En “La Operación” de Ana María la libertad también radica en enmarcar con la cámara imágenes diversas, en la oscuridad de sus humildes casas, en medio de inmensos paisajes luminosos, en la sala de la modernidad urbana de los caseríos hallamos vestidos conservadores o de colores, faldas cortas, largas, pelos recogidos, rizados, rojizos… el documental de García presenta con respeto el ajuar de las mujeres pobres de nuestra patria, deja existir su cabellera frente a una historia que la vela como dominación y rapa a las esposas de Cristo.
Si el cristal de la historia patriarcal nos ha deformado o ha refractado la luz de las mujeres, Ana María García nos regala voces que no solo lo hacen temblar, sino que lo resquebrajan y lo hacen añicos. No solo se trata de una búsqueda abstracta de la “igualdad de géneros”, se exhibirá y se denunciará también el rostro femenino de la explotación y la pobreza. “La operación”, se inserta en esa denuncia plural, de un cuerpo intervenido por los grandes intereses, un capitalismo que propicia la eugenesia cuando emigraba en busca de mano de obra barata a países pobres e impulsa legislación antiabortista en su contexto nacional o colonial si le falta, como en estos momentos. El fascismo antiabortista de Hitler y el fascismo de eugenesia de Mussolini se calcan una y otra vez en sociedades llamadas democráticas.

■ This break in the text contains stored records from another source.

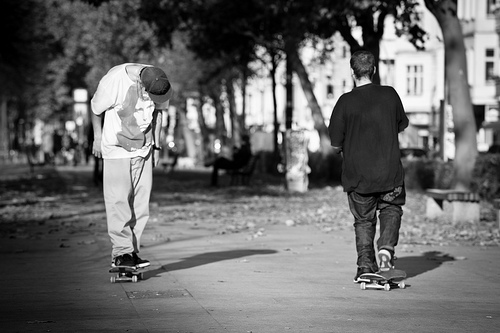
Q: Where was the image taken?
A: It was taken at the park.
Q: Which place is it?
A: It is a park.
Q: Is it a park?
A: Yes, it is a park.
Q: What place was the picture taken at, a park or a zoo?
A: It was taken at a park.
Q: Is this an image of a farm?
A: No, the picture is showing a park.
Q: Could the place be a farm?
A: No, it is a park.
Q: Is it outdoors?
A: Yes, it is outdoors.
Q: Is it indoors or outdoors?
A: It is outdoors.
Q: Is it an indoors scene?
A: No, it is outdoors.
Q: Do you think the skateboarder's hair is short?
A: Yes, the hair is short.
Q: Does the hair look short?
A: Yes, the hair is short.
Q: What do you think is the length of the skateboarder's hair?
A: The hair is short.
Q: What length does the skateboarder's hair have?
A: The hair has short length.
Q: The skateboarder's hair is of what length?
A: The hair is short.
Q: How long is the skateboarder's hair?
A: The hair is short.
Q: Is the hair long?
A: No, the hair is short.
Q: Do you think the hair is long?
A: No, the hair is short.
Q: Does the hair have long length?
A: No, the hair is short.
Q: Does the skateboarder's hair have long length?
A: No, the hair is short.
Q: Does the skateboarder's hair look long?
A: No, the hair is short.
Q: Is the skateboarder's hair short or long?
A: The hair is short.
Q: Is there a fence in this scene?
A: No, there are no fences.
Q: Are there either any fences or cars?
A: No, there are no fences or cars.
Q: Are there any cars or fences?
A: No, there are no fences or cars.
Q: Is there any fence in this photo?
A: No, there are no fences.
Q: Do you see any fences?
A: No, there are no fences.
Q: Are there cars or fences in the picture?
A: No, there are no fences or cars.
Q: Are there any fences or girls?
A: No, there are no fences or girls.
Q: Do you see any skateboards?
A: Yes, there is a skateboard.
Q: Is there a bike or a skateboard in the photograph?
A: Yes, there is a skateboard.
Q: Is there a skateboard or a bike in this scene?
A: Yes, there is a skateboard.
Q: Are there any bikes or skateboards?
A: Yes, there is a skateboard.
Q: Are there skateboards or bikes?
A: Yes, there is a skateboard.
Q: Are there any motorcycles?
A: No, there are no motorcycles.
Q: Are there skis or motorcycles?
A: No, there are no motorcycles or skis.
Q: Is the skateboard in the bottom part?
A: Yes, the skateboard is in the bottom of the image.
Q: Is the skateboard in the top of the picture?
A: No, the skateboard is in the bottom of the image.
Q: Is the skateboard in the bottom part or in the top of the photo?
A: The skateboard is in the bottom of the image.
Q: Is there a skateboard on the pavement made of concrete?
A: Yes, there is a skateboard on the pavement.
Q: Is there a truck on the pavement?
A: No, there is a skateboard on the pavement.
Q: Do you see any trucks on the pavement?
A: No, there is a skateboard on the pavement.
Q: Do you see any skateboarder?
A: Yes, there is a skateboarder.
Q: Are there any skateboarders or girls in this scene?
A: Yes, there is a skateboarder.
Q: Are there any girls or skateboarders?
A: Yes, there is a skateboarder.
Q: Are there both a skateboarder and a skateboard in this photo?
A: Yes, there are both a skateboarder and a skateboard.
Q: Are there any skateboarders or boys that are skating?
A: Yes, the skateboarder is skating.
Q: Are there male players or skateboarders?
A: Yes, there is a male skateboarder.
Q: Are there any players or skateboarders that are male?
A: Yes, the skateboarder is male.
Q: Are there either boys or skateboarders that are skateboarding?
A: Yes, the skateboarder is skateboarding.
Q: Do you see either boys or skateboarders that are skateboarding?
A: Yes, the skateboarder is skateboarding.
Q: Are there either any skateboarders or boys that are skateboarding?
A: Yes, the skateboarder is skateboarding.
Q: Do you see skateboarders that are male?
A: Yes, there is a male skateboarder.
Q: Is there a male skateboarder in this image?
A: Yes, there is a male skateboarder.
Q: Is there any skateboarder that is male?
A: Yes, there is a skateboarder that is male.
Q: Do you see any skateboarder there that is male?
A: Yes, there is a skateboarder that is male.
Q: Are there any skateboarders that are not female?
A: Yes, there is a male skateboarder.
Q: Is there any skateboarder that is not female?
A: Yes, there is a male skateboarder.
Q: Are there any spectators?
A: No, there are no spectators.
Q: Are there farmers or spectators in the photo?
A: No, there are no spectators or farmers.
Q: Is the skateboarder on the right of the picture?
A: Yes, the skateboarder is on the right of the image.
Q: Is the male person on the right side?
A: Yes, the skateboarder is on the right of the image.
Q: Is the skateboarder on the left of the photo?
A: No, the skateboarder is on the right of the image.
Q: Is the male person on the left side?
A: No, the skateboarder is on the right of the image.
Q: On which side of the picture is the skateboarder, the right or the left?
A: The skateboarder is on the right of the image.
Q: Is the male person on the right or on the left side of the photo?
A: The skateboarder is on the right of the image.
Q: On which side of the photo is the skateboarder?
A: The skateboarder is on the right of the image.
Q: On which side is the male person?
A: The skateboarder is on the right of the image.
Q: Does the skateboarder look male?
A: Yes, the skateboarder is male.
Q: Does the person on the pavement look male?
A: Yes, the skateboarder is male.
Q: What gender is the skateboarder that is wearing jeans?
A: The skateboarder is male.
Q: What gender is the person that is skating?
A: The skateboarder is male.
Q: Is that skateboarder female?
A: No, the skateboarder is male.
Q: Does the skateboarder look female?
A: No, the skateboarder is male.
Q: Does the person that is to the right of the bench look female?
A: No, the skateboarder is male.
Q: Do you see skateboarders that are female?
A: No, there is a skateboarder but he is male.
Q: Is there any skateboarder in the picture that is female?
A: No, there is a skateboarder but he is male.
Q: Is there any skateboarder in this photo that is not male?
A: No, there is a skateboarder but he is male.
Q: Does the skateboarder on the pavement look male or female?
A: The skateboarder is male.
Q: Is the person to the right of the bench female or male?
A: The skateboarder is male.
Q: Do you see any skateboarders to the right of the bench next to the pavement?
A: Yes, there is a skateboarder to the right of the bench.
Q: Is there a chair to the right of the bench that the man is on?
A: No, there is a skateboarder to the right of the bench.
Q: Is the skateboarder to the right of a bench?
A: Yes, the skateboarder is to the right of a bench.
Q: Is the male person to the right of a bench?
A: Yes, the skateboarder is to the right of a bench.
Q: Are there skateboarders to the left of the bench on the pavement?
A: Yes, there is a skateboarder to the left of the bench.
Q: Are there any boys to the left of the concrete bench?
A: No, there is a skateboarder to the left of the bench.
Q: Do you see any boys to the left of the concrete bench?
A: No, there is a skateboarder to the left of the bench.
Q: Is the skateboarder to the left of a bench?
A: Yes, the skateboarder is to the left of a bench.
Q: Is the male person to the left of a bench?
A: Yes, the skateboarder is to the left of a bench.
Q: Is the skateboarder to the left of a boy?
A: No, the skateboarder is to the left of a bench.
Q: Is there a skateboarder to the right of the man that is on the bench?
A: Yes, there is a skateboarder to the right of the man.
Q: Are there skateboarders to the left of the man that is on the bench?
A: No, the skateboarder is to the right of the man.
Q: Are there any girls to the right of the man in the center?
A: No, there is a skateboarder to the right of the man.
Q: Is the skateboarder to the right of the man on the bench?
A: Yes, the skateboarder is to the right of the man.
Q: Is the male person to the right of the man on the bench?
A: Yes, the skateboarder is to the right of the man.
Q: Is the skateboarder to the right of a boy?
A: No, the skateboarder is to the right of the man.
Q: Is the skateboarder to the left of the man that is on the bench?
A: No, the skateboarder is to the right of the man.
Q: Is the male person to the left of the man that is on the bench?
A: No, the skateboarder is to the right of the man.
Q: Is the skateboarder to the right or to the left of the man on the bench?
A: The skateboarder is to the right of the man.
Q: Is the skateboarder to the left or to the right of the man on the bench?
A: The skateboarder is to the right of the man.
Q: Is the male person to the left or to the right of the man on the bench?
A: The skateboarder is to the right of the man.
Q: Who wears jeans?
A: The skateboarder wears jeans.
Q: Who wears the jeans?
A: The skateboarder wears jeans.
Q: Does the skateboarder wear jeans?
A: Yes, the skateboarder wears jeans.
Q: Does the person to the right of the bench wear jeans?
A: Yes, the skateboarder wears jeans.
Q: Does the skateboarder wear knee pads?
A: No, the skateboarder wears jeans.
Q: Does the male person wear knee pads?
A: No, the skateboarder wears jeans.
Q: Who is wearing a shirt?
A: The skateboarder is wearing a shirt.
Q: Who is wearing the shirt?
A: The skateboarder is wearing a shirt.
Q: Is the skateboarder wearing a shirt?
A: Yes, the skateboarder is wearing a shirt.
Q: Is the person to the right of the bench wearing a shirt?
A: Yes, the skateboarder is wearing a shirt.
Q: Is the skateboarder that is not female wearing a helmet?
A: No, the skateboarder is wearing a shirt.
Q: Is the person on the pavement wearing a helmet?
A: No, the skateboarder is wearing a shirt.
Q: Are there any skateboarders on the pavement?
A: Yes, there is a skateboarder on the pavement.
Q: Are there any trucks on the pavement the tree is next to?
A: No, there is a skateboarder on the pavement.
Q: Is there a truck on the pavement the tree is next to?
A: No, there is a skateboarder on the pavement.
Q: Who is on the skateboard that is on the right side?
A: The skateboarder is on the skateboard.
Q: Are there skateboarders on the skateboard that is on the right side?
A: Yes, there is a skateboarder on the skateboard.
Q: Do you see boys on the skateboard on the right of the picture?
A: No, there is a skateboarder on the skateboard.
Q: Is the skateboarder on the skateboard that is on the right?
A: Yes, the skateboarder is on the skateboard.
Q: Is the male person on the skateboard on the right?
A: Yes, the skateboarder is on the skateboard.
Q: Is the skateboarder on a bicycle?
A: No, the skateboarder is on the skateboard.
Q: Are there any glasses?
A: No, there are no glasses.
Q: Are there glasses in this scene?
A: No, there are no glasses.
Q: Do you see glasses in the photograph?
A: No, there are no glasses.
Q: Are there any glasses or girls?
A: No, there are no glasses or girls.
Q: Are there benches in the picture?
A: Yes, there is a bench.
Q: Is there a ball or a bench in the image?
A: Yes, there is a bench.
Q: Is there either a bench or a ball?
A: Yes, there is a bench.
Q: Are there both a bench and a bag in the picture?
A: No, there is a bench but no bags.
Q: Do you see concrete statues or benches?
A: Yes, there is a concrete bench.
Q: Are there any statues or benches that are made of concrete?
A: Yes, the bench is made of concrete.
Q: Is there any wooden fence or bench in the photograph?
A: Yes, there is a wood bench.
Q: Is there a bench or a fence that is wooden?
A: Yes, the bench is wooden.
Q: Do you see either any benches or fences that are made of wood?
A: Yes, the bench is made of wood.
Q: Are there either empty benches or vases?
A: Yes, there is an empty bench.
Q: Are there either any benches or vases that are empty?
A: Yes, the bench is empty.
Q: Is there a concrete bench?
A: Yes, there is a bench that is made of concrete.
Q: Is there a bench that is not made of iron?
A: Yes, there is a bench that is made of cement.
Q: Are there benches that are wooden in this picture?
A: Yes, there is a wood bench.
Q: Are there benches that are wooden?
A: Yes, there is a bench that is wooden.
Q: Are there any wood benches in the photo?
A: Yes, there is a bench that is made of wood.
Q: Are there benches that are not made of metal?
A: Yes, there is a bench that is made of wood.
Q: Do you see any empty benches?
A: Yes, there is an empty bench.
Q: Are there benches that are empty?
A: Yes, there is a bench that is empty.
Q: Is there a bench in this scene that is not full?
A: Yes, there is a empty bench.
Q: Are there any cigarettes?
A: No, there are no cigarettes.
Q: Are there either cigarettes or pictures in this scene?
A: No, there are no cigarettes or pictures.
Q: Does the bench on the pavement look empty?
A: Yes, the bench is empty.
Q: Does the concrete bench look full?
A: No, the bench is empty.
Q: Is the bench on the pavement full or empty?
A: The bench is empty.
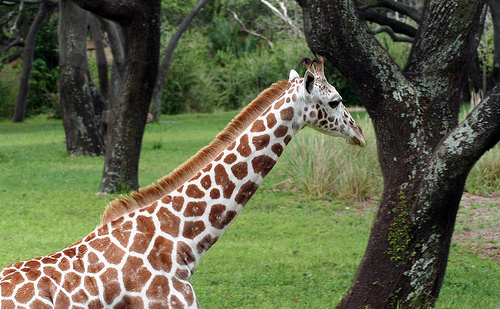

Las alusiones históricas visten y desvisten las voces, se engarzan en una narración, repujan como grabado los discursos de las mujeres. La crónica de la imagen y de la voz en “La operación” a su vez, poetiza desde una ética, desde una propuesta estética esos testimonios con rostro de mujer que, como partículas gigantes diría Ángela María Dávila, vislumbran ese sendero colonial del país. La operación, con los anversos de la historia articulados con fonemas de nuestras mujeres humildes nos invita a asumir frente al escenario retrógrada que hoy se nos presenta, nuestra fuerza para denunciar. Nos invita a creer en las armas de la poesía de la imagen y la voz para descubrir “todo ese dolor” obliterado que, como diría Luis Rafael Sánchez, “se espeta en el corazón” (La guaracha 304) pero que hoy más que nunca debe ser memoria habitada para alimentar nuestras nuevas luchas. Gracias Ana María García, muchas veces gracias.